Republican Charlie Summers is getting another television boost — the biggest yet — from the National Republican Senatorial Committee in the race to succeed retiring U.S. Sen. Olympia Snowe of Maine, an official said Tuesday.
The committee is spending $600,000 over the next two weeks on the TV campaign, said an NRSC official, who wasn’t authorized to publicly discuss the matter and spoke to The Associated Press on the condition of anonymity. Maine is one of three states where the committee is currently engaged.
The U.S. Chamber of Commerce also has been a big spender on Summers’ behalf, with television ads attacking independent candidate Angus King as the “king of spending.”
King’s spokeswoman said the latest TV campaign represents much of what’s wrong with the current system.
“This is more out-of-state special interest money that clearly shows how broken Washington actually is,” spokeswoman Crystal Canney said. “This is partisan interest money trying to tell Maine people how to vote. This is exactly what’s wrong with the system.”
Also in the race is Democrat Cynthia Dill, herself subject of ads from a GOP-led super PAC that urged Democrats to choose her over King. Dill denounced the ads as a cynical attempt to deceive voters.
Three other independents also are in the race.

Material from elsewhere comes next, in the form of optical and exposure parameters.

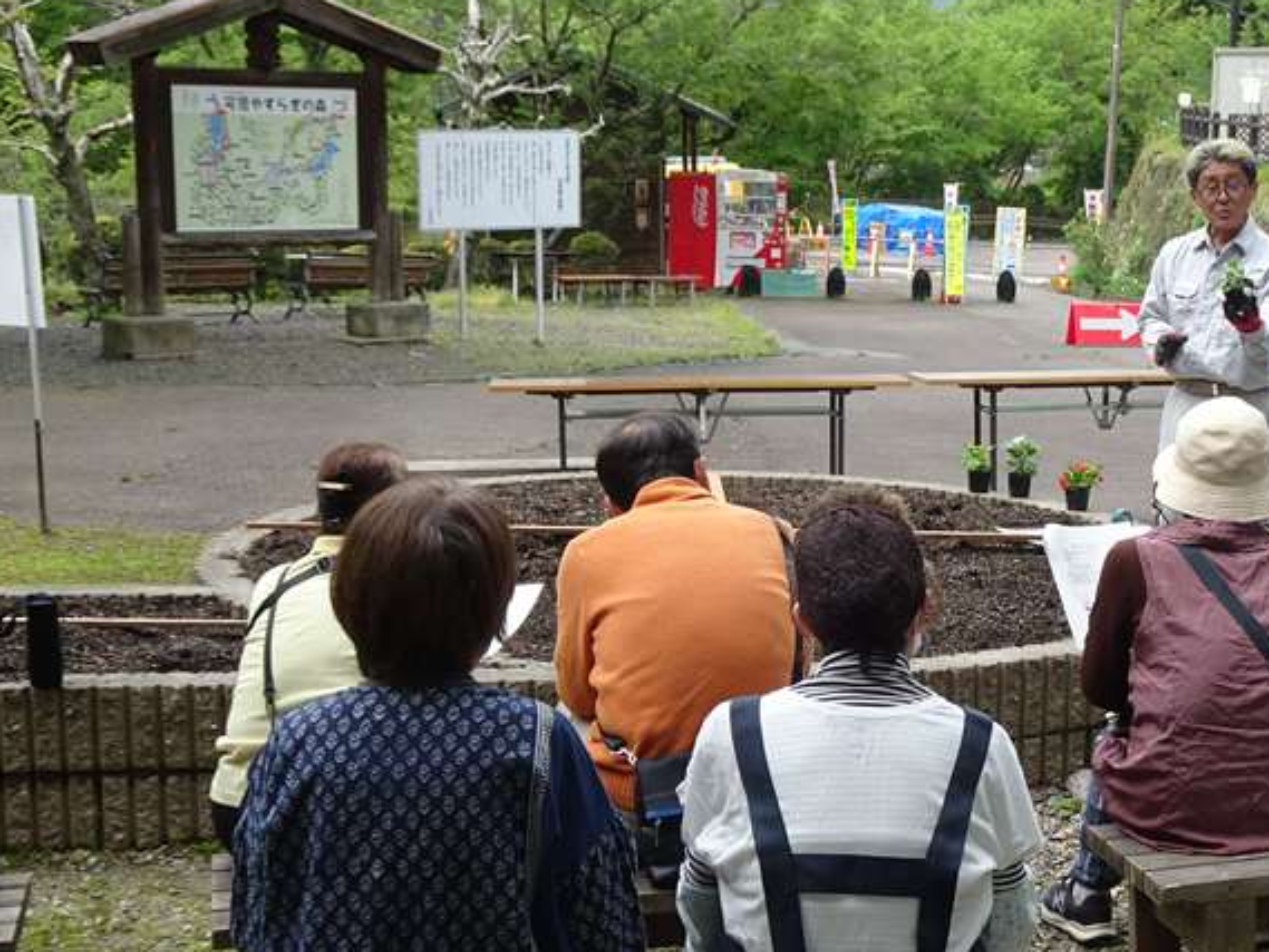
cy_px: 651
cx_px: 908
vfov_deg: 23.2
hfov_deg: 30.3
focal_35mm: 63
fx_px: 2310
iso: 80
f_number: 4
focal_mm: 5.98
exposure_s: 1/160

University of Maine political science professor Mark Brewer said the Capitol Hill committee money flowing into the race is an important barometer because the committee doesn’t spend money willy-nilly.
“They don’t throw money around like drunken sailors on shore leave. There’s got to be something behind this, giving them at least some inkling or suspicion that spending money on this race could have significant benefits for Charlie Summers,” Brewer said.
The Summers campaign insists it’s taking a bite out of King’s sizable lead in the polls. King led the race with nearly double the support of his closest competitor in a survey in late June.
In that poll, conducted by Critical Insights for The Portland Press Herald, King was favored by 55 percent of surveyed voters, compared with 27 percent support for Summers and 7 percent for Dill. Nine percent were undecided.
Maine Republican Party Chairman Charlie Webster insisted that King’s support isn’t as strong as some would suggest, describing it as “a mile wide and a sixteenth-ofan inch deep.”
“He believes in spending on programs at levels that we cannot afford,” Webster said. “The country is going bankrupt and electing someone who’s going to take us farther down the road to bankruptcy doesn’t make sense.”